Missing User Warnings

Medium
Confidence
84% confidence
Finding
The script reads OAuth tokens, refresh tokens, client ID, and client secret from local credential files and uses them automatically without any interactive disclosure or confirmation. While this may be operationally normal, in a packaged skill it creates a transparency and consent problem around sensitive credential use.

Missing User Warnings

Medium
Confidence
82% confidence
Finding
The script overwrites local research and trigger files with current bookmark-derived content, which can silently alter downstream processing inputs and erase prior state. In a larger agent environment, such implicit file mutation is risky because it can trigger other automations or cause data loss without explicit user awareness.

Vague Triggers

Medium
Confidence
94% confidence
Finding
The AFK rule treats 5+ minutes of silence and vague phrases like "afk" or "//" as authorization to begin autonomous work. This can trigger unintended actions during ordinary pauses, context switches, or abandoned chats, especially because the same section instructs the agent to proactively choose and execute tasks from mission-related priorities.

Missing User Warnings

Medium
Confidence
95% confidence
Finding
The instruction to save useful research to `research/` creates persistent storage of task-derived information without notifying the user or asking for consent. That can retain sensitive prompts, personal data, or confidential findings longer than intended, increasing privacy and data-retention risk.

Missing User Warnings

Medium
Confidence
96% confidence
Finding
The 'Living Files Rule' mandates writing useful results to markdown files as a standing behavior, with no privacy warning, sensitivity check, or retention policy. This is risky because it turns ephemeral conversations and analyses into durable records that may expose personal or confidential information later.

Missing User Warnings

Medium
Confidence
94% confidence
Finding
The template explicitly asks users to provide a Telegram handle and numeric Telegram user ID, which are persistent personal identifiers, without explaining why they are needed, how they will be used, or how they will be protected. In the context of a production-ready agent setup with memory and automation, collecting this data increases privacy and targeting risk if stored, exposed, or reused beyond the user's expectations.

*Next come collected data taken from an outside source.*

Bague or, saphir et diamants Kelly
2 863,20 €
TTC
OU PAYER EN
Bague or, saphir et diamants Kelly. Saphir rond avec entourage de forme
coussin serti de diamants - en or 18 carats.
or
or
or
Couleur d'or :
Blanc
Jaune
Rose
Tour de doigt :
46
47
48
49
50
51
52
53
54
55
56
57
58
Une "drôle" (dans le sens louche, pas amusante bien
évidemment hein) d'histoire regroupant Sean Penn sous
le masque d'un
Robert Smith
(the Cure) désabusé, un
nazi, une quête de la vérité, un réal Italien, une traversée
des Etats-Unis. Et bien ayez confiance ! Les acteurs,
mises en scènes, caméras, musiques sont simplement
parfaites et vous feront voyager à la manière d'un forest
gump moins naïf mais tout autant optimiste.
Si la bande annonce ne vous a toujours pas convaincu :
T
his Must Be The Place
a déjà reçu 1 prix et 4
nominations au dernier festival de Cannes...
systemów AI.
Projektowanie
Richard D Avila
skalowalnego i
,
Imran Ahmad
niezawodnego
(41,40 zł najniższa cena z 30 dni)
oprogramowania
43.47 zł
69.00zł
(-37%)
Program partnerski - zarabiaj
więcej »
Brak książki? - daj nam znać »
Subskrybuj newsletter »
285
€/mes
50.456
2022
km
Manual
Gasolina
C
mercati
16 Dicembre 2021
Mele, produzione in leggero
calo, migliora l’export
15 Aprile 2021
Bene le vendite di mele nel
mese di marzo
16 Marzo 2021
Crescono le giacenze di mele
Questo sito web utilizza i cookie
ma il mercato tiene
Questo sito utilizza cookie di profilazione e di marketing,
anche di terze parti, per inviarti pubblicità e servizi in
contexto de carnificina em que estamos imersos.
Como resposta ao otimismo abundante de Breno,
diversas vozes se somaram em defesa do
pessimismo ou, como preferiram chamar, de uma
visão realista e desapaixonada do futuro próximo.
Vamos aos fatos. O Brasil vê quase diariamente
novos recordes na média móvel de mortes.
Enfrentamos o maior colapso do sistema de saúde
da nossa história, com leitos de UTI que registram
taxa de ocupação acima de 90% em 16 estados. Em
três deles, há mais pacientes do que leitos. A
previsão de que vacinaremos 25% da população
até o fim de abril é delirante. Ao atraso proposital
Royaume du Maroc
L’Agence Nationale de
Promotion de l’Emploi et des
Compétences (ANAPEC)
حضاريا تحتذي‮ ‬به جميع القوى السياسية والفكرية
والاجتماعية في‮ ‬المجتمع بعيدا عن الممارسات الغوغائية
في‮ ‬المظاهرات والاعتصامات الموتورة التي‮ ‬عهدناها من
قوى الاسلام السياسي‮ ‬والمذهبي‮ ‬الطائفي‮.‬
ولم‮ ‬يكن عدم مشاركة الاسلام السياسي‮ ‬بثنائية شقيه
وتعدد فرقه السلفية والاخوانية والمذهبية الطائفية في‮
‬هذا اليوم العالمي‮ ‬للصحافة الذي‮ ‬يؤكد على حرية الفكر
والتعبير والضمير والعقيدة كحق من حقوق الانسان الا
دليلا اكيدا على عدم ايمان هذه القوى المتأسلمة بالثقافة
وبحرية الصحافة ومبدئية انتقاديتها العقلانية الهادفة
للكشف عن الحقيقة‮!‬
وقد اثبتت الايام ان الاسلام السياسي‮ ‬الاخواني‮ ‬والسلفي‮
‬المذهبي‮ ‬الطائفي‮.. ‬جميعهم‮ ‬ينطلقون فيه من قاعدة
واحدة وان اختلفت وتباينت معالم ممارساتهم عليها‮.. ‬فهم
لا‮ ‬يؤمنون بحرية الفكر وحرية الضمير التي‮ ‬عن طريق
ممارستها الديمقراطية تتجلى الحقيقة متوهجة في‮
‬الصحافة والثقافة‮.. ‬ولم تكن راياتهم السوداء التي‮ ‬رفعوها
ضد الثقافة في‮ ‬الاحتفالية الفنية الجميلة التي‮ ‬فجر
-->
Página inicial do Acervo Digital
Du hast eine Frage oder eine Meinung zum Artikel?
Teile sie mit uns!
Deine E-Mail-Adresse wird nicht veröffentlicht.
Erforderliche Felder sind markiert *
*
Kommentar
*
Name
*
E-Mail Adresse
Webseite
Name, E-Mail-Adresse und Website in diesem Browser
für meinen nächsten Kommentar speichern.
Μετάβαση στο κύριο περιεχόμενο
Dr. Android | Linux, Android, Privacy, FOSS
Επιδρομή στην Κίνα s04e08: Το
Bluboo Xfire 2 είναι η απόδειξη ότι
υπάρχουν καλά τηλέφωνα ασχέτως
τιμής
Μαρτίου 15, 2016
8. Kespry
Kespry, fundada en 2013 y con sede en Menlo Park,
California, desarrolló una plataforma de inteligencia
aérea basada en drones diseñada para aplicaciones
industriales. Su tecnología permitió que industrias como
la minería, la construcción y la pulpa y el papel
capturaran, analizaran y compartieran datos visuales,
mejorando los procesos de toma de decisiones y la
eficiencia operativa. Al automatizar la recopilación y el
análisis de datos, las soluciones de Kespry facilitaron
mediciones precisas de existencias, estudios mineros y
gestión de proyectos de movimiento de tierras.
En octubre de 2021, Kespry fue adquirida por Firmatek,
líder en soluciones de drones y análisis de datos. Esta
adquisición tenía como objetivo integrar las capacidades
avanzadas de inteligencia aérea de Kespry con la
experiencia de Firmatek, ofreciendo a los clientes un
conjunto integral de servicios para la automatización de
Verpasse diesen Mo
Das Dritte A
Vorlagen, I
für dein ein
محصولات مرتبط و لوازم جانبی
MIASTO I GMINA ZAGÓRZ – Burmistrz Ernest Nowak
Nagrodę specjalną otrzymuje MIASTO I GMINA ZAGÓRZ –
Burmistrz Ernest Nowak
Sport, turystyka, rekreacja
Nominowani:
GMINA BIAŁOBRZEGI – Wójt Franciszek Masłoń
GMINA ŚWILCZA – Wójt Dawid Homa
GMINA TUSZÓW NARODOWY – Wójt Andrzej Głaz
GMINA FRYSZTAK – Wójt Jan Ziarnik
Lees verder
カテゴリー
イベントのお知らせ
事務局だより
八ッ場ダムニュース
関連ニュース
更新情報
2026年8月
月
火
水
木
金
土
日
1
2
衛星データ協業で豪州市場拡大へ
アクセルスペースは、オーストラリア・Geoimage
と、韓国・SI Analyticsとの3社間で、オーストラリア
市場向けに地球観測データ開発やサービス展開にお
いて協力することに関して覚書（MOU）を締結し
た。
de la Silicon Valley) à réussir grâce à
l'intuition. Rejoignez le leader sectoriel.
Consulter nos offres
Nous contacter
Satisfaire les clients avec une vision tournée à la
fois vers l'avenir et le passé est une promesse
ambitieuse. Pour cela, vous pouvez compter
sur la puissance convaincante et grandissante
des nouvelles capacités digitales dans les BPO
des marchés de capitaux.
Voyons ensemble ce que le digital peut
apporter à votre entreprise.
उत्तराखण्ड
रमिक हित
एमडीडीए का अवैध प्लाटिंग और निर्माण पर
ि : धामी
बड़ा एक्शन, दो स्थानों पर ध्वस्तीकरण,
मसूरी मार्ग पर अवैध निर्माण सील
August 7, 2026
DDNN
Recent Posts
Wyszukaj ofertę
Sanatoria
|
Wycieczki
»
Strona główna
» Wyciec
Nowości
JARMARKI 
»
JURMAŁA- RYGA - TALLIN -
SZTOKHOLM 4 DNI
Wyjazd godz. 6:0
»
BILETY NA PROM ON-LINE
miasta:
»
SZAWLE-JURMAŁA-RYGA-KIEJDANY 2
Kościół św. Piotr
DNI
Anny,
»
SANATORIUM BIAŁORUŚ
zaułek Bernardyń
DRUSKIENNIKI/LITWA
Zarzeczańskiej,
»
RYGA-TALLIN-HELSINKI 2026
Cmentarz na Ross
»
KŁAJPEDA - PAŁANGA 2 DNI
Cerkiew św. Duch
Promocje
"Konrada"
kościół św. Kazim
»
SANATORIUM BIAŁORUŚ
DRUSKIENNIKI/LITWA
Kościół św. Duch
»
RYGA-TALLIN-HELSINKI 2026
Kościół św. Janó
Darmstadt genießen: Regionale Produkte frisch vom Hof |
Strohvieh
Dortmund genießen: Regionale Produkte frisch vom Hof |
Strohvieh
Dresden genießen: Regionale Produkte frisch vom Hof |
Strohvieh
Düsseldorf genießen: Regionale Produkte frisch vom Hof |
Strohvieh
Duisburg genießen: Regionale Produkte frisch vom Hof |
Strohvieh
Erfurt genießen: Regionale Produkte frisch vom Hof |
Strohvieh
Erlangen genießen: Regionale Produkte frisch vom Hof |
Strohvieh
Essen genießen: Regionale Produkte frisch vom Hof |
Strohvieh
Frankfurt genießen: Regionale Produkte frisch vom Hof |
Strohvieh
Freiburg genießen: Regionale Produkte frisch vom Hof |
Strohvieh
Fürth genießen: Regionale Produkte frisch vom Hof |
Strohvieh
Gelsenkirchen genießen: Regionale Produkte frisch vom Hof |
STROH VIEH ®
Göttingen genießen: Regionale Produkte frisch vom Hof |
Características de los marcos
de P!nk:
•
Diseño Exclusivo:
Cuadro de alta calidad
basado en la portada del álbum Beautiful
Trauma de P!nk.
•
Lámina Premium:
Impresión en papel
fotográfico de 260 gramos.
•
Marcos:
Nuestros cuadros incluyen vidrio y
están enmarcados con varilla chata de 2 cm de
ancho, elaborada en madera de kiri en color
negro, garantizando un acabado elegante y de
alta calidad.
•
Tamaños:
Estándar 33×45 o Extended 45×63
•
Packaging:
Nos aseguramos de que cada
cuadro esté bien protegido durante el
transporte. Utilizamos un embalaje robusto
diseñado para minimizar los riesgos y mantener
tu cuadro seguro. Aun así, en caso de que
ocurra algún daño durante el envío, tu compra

Autonomous Decision Making

Medium
Category
Excessive Agency
Content
- **Hard Rules section in SOUL.md** — these are non-negotiable behavioral guardrails
- **Idiot Prevention Protocol in AGENTS.md** — protects your infrastructure from chat-based config changes
- **Verification Protocol** — removing this reintroduces stale data and fake completions
- **Automation tiers** — the boundary between "runs without asking" and "never without instruction" is load-bearing

## File Structure
Confidence
80% confidence
Finding
without asking

Session Persistence

Medium
Category
Rogue Agent
Content
cp skills/enoch-tuning/templates/ops/verification-protocol.md ~/.openclaw/workspace/ops/verification-protocol.md
```

### Step 2 — Create memory structure
```bash
bash skills/enoch-tuning/setup/memory-structure.sh ~/.openclaw/workspace
```
Confidence
76% confidence
Finding
Create memory structure ```bash bash skills/enoch-tuning/setup/memory-structure.sh ~/.openclaw/workspace ``` ### Step 3 — Personalize (required) Edit these files — everything in [BRACKETS] is a place

VirusTotal

66/66 vendors flagged this skill as clean.